> Excerpted records
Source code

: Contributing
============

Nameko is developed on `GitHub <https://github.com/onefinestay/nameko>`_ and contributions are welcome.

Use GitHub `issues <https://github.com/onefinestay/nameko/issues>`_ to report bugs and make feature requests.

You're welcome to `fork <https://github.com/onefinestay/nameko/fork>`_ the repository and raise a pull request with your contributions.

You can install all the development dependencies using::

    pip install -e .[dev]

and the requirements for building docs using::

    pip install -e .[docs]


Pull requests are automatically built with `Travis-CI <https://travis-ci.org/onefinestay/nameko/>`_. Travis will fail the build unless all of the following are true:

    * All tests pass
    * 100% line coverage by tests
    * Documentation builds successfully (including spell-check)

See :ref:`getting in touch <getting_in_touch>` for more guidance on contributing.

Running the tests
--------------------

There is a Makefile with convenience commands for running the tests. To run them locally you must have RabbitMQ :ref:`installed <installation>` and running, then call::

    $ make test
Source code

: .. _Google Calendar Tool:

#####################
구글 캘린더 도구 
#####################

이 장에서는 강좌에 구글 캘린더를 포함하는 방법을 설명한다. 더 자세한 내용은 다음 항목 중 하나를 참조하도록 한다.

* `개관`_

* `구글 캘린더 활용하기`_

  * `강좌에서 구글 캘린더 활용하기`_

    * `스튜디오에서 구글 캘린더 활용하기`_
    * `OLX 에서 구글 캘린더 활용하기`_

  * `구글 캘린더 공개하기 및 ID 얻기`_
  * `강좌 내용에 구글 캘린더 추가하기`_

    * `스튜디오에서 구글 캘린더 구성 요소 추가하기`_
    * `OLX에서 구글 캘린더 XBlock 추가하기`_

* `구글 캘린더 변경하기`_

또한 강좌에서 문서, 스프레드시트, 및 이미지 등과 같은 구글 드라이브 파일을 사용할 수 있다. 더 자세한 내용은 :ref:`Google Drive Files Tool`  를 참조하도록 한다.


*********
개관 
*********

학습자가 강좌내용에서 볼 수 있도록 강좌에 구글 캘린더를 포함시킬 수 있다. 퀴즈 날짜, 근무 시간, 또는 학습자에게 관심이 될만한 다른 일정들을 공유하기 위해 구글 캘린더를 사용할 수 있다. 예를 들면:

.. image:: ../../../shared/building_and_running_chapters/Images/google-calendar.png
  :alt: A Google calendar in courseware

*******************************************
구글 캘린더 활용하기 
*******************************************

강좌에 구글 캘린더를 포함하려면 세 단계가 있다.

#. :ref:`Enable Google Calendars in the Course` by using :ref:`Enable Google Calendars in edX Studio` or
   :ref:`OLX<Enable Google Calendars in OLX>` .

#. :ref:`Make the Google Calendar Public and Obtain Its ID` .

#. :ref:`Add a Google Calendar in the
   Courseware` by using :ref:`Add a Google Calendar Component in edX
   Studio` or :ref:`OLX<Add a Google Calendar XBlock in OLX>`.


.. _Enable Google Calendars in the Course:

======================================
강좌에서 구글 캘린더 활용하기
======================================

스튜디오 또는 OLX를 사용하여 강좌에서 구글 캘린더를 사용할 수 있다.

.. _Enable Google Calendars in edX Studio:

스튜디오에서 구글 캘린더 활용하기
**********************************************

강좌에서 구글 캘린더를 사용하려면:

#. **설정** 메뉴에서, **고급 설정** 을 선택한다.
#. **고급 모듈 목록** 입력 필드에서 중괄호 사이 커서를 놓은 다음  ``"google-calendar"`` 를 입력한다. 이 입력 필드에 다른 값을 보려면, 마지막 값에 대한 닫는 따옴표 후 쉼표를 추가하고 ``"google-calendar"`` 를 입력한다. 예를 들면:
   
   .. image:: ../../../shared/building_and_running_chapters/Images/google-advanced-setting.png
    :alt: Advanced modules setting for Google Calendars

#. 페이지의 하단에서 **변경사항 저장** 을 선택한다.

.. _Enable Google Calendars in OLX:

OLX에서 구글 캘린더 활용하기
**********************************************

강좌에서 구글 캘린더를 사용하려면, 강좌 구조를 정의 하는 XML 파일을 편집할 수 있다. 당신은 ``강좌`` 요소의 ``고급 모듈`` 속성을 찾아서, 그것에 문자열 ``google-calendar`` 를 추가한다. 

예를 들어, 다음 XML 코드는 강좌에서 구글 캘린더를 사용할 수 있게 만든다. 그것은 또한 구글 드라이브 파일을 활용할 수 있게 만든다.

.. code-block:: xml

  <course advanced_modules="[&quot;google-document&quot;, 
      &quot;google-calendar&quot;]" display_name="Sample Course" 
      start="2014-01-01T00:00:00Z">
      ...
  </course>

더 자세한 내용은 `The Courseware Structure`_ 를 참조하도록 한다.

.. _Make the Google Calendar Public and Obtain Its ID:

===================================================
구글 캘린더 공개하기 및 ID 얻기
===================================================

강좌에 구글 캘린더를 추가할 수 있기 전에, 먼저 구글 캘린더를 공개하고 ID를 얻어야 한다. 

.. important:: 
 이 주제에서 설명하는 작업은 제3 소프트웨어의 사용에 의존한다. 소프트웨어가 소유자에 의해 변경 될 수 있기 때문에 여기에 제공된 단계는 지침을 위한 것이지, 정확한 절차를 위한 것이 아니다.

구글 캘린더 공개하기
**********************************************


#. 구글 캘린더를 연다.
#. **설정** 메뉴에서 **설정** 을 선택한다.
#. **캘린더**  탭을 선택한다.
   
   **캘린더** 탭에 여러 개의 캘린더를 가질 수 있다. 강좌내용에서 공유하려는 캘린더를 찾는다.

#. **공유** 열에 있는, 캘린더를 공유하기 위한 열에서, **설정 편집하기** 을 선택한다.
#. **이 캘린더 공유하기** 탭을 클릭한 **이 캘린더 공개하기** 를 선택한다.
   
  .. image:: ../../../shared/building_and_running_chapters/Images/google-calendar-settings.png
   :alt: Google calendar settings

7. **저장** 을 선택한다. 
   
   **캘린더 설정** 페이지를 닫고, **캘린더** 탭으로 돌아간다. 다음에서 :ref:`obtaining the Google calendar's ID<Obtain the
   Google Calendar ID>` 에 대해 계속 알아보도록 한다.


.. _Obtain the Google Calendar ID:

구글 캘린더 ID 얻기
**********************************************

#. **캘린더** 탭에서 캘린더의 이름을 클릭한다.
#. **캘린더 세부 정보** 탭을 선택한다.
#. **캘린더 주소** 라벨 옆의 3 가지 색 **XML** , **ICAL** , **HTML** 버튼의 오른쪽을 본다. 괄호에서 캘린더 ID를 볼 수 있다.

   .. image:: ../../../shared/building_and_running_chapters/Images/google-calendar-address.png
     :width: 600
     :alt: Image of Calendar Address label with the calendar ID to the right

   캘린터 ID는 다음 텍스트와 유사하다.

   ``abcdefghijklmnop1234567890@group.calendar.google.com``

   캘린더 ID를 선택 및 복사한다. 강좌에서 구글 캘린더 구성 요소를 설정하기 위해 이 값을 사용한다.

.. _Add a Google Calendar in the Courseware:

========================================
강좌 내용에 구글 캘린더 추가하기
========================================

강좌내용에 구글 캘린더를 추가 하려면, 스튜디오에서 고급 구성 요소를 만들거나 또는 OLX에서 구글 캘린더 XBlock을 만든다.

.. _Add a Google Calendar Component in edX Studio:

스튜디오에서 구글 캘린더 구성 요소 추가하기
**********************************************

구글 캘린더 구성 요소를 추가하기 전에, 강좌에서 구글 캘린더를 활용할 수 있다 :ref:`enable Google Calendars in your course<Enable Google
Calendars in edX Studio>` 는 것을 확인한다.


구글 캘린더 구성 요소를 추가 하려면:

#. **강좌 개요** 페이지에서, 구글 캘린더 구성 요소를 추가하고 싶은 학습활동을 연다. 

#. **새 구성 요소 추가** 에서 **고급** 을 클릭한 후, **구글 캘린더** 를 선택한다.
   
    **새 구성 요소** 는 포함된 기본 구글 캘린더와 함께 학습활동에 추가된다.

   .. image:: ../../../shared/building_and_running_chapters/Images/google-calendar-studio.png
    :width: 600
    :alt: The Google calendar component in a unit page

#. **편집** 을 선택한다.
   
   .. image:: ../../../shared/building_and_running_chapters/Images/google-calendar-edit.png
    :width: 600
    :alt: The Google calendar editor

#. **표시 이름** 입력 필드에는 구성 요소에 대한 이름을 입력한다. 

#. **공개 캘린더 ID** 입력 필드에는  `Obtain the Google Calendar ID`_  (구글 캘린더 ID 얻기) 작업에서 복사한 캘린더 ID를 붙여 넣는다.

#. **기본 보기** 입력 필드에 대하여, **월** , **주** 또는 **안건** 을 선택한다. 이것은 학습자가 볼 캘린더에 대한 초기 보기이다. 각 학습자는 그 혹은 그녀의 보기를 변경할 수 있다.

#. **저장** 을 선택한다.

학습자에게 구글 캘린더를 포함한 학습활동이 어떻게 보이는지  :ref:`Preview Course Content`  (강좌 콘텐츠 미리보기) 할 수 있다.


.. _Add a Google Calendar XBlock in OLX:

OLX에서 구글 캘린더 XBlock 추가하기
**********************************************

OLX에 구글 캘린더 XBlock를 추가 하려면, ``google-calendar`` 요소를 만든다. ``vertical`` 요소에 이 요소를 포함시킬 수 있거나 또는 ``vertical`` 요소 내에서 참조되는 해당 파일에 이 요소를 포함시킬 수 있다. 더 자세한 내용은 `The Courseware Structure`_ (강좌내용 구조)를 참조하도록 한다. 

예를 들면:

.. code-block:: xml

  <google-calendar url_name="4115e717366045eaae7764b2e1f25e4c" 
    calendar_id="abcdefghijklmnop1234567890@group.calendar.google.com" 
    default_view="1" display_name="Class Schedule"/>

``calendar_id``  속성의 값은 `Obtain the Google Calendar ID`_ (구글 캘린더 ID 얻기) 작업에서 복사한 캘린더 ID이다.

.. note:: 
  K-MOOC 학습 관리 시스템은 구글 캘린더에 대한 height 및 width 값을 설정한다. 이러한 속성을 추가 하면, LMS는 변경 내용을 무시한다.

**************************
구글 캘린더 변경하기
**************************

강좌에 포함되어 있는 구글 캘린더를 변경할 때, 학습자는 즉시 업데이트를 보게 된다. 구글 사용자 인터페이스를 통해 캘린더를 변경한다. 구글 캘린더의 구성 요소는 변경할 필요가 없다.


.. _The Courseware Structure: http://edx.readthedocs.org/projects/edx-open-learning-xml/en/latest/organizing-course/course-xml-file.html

> What you are asked to do
Each line above where the word "작업에서" occurs should be copied out.

> Result of the exercise
#. **공개 캘린더 ID** 입력 필드에는  `Obtain the Google Calendar ID`_  (구글 캘린더 ID 얻기) 작업에서 복사한 캘린더 ID를 붙여 넣는다.
``calendar_id``  속성의 값은 `Obtain the Google Calendar ID`_ (구글 캘린더 ID 얻기) 작업에서 복사한 캘린더 ID이다.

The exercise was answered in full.